A cobertura de centro, majoritária no noticiário, relatou os números de forma factual e destacou a estabilidade do cenário desde maio: as oscilações entre as rodadas ficaram dentro da margem de erro. Essa cobertura também detalhou o mosaico regional revelado pelas pesquisas estaduais Quaest, encomendadas por uma casa de investimentos. Flávio Bolsonaro lidera em estados do Sul e do Sudeste, como Paraná (42% a 24%), Rio Grande do Sul, São Paulo e Rio de Janeiro, enquanto Lula domina o Nordeste, com folga na Bahia (52% a 18%), em Pernambuco (55% a 21%) e no Ceará (55% a 22%).
Veículos de direita enfatizaram que, apesar da vantagem de Lula, a disputa segue aberta e tecnicamente empatada em vários cenários de segundo turno, sobretudo entre os homens, onde Flávio aparece à frente. Parte dessa cobertura também levantou dúvidas sobre o financiamento e a metodologia dos levantamentos, questionando quem paga as pesquisas.

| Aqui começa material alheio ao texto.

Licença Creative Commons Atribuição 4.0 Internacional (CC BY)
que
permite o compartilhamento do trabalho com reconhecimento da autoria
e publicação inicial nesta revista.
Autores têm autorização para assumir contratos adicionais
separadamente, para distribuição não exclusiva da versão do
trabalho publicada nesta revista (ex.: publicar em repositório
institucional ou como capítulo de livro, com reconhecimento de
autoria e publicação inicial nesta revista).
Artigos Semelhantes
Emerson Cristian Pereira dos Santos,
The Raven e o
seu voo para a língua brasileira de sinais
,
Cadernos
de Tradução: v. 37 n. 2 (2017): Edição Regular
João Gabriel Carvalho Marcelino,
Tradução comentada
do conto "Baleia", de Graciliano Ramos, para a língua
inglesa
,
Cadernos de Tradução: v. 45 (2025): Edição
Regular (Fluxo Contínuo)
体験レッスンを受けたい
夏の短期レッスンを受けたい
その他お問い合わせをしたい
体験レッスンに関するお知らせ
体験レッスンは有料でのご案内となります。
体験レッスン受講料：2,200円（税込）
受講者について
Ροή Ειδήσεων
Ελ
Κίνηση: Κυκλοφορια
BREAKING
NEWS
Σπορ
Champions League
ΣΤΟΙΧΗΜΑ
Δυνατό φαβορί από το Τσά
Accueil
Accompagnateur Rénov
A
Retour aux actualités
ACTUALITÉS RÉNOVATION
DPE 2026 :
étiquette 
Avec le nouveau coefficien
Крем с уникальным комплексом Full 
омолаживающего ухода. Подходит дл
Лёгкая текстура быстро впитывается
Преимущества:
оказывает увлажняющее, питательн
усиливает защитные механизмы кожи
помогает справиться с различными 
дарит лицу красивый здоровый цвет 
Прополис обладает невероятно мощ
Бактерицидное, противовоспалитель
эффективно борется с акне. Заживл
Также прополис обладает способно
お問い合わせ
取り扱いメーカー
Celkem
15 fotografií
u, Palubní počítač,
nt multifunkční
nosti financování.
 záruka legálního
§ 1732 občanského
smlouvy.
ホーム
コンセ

Uma leitura alinhada à esquerda, ausente entre os veículos que cobriram diretamente este conjunto de pesquisas, tenderia a ressaltar a resiliência de Lula entre as mulheres, os mais pobres, os menos escolarizados e o eleitorado nordestino, base histórica do petista, além de associar a rejeição a Flávio ao episódio com a ex-primeira-dama Michelle Bolsonaro e às declarações de um aliado que afirmou que mulheres votam mal. Segundo o Datafolha, 50% das eleitoras preferem Lula em um segundo turno, contra 40% do senador.

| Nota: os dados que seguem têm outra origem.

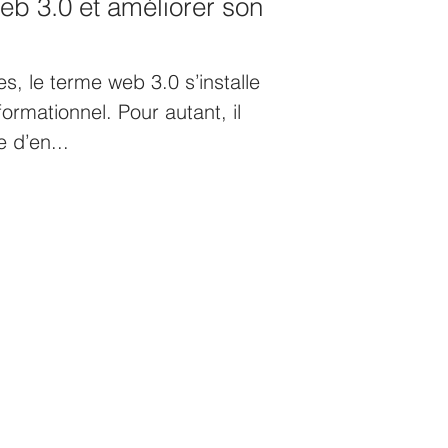
b 3.0 et améliorer son
, le terme web 3.0 s’installe
ormationnel. Pour autant, il
e d’en...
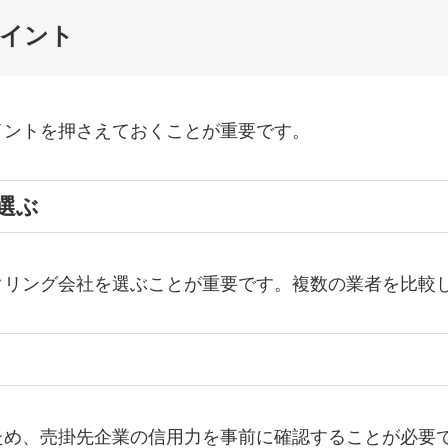
イント
イントを押さえておくことが重要です。
選ぶ
タリング会社を選ぶことが重要です。複数の業者を比較
ため、売掛先企業の信用力を事前に確認することが必要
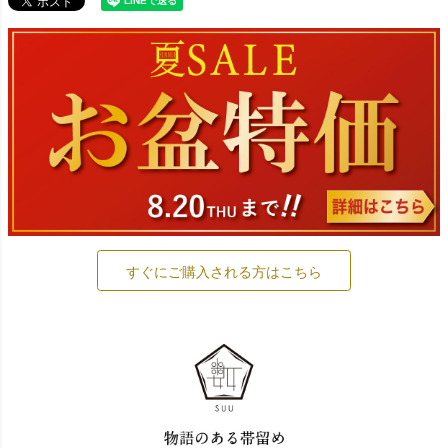
すぐにご購入される方はこちら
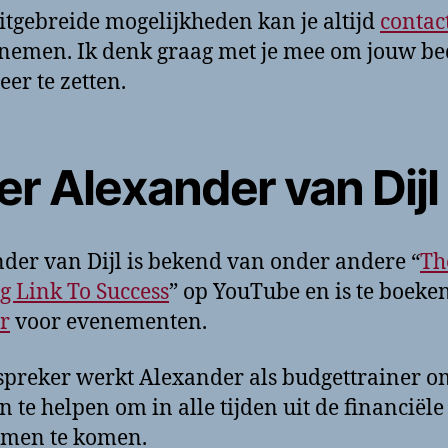
itgebreide mogelijkheden kan je altijd
contac
nemen. Ik denk graag met je mee om jouw bed
eer te zetten.
r Alexander van Dijl
der van Dijl is bekend van onder andere “
Th
g Link To Success
” op YouTube en is te boeken
r
voor evenementen.
spreker werkt Alexander als budgettrainer o
 te helpen om in alle tijden uit de financiële
emen te komen.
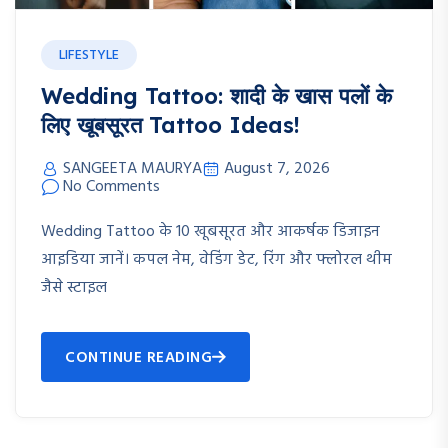
LIFESTYLE
Wedding Tattoo: शादी के खास पलों के
लिए खूबसूरत Tattoo Ideas!
SANGEETA MAURYA
August 7, 2026
No Comments
Wedding Tattoo के 10 खूबसूरत और आकर्षक डिजाइन
आइडिया जानें। कपल नेम, वेडिंग डेट, रिंग और फ्लोरल थीम
जैसे स्टाइल
CONTINUE READING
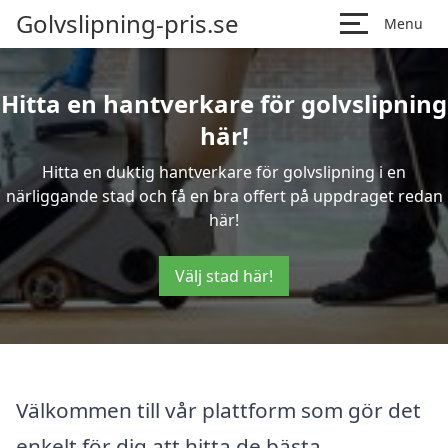
Golvslipning-pris.se
Menu
Hitta en hantverkare för golvslipning
här!
Hitta en duktig hantverkare för golvslipning i en
närliggande stad och få en bra offert på uppdraget redan
här!
Välj stad här!
Välkommen till vår plattform som gör det
enkelt för dig att hitta de bästa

Todas as coberturas convergiram em três pontos: Lula mantém a dianteira nacional, Flávio se consolidou como o principal rival, e o quadro pouco se moveu apesar de fatos como a oficialização da candidatura do senador em convenção do PL, o caso envolvendo o ex-dono do Banco Master e a nova rodada do tarifaço dos Estados Unidos contra o Brasil.

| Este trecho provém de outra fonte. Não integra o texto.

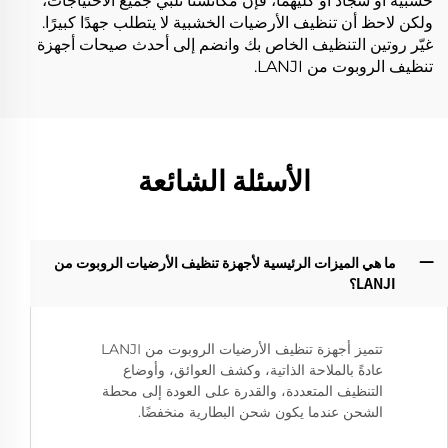
خشبية أو سجاد أو كليهما، فإن مكانسنا تلبي جميع الاحتياجات،
ولكن لاحظ أن تنظيف الأرضيات الخشبية لا يتطلب جهدًا كبيرًا.
غيّر روتين التنظيف الخاص بك وانضم إلى أحدث صيحات أجهزة
تنظيف الروبوت من LANJI.
الأسئلة الشائعة
ما هي الميزات الرئيسية لأجهزة تنظيف الأرضيات الروبوت من
LANJI؟‌
تتميز أجهزة تنظيف الأرضيات الروبوت من LANJI
عادةً بالملاحة الذاتية، وكشف العوائق، وأوضاع
التنظيف المتعددة، والقدرة على العودة إلى محطة
الشحن عندما يكون شحن البطارية منخفضًا.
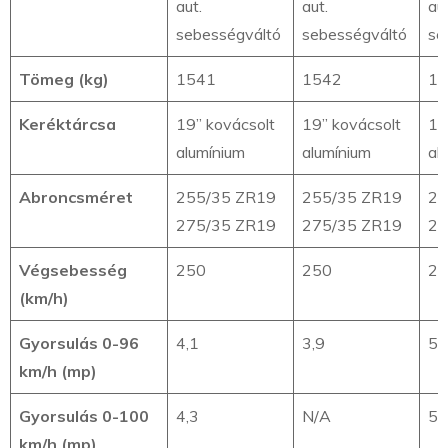
aut.
aut.
aut
sebességváltó
sebességváltó
se
Tömeg (kg)
1541
1542
14
Keréktárcsa
19” kovácsolt
19” kovácsolt
18
alumínium
alumínium
al
Abroncsméret
255/35 ZR19
255/35 ZR19
25
275/35 ZR19
275/35 ZR19
27
Végsebesség
250
250
25
(km/h)
Gyorsulás 0-96
4,1
3,9
5,
km/h (mp)
Gyorsulás 0-100
4,3
N/A
5,
km/h (mp)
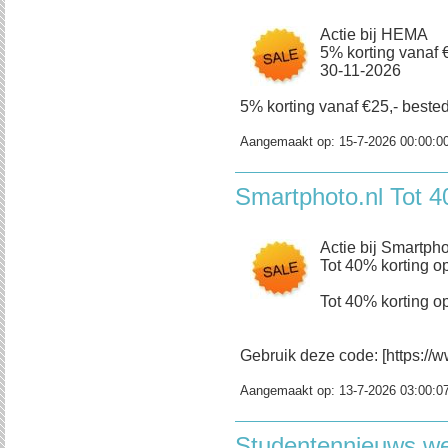
Actie bij HEMA
5% korting vanaf €
30-11-2026
5% korting vanaf €25,- bestedi
Aangemaakt op:
15-7-2026 00:00:0
Smartphoto.nl Tot 4
Actie bij Smartpho
Tot 40% korting op
Tot 40% korting op
Gebruik deze code: [https://w
Aangemaakt op:
13-7-2026 03:00:0
Studentennieuws w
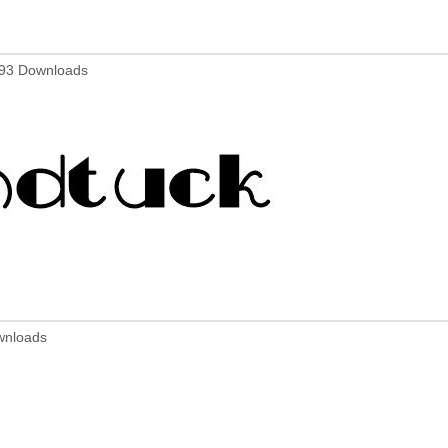
993 Downloads
wnloads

O que ainda não se sabe é o resultado do novo Datafolha, registrado no Tribunal Superior Eleitoral e previsto para os dias seguintes, o desfecho das investigações sobre o financiamento associado à campanha e a escolha do vice na chapa de Flávio, fatores que podem alterar o equilíbrio a pouco mais de dois meses da eleição de outubro.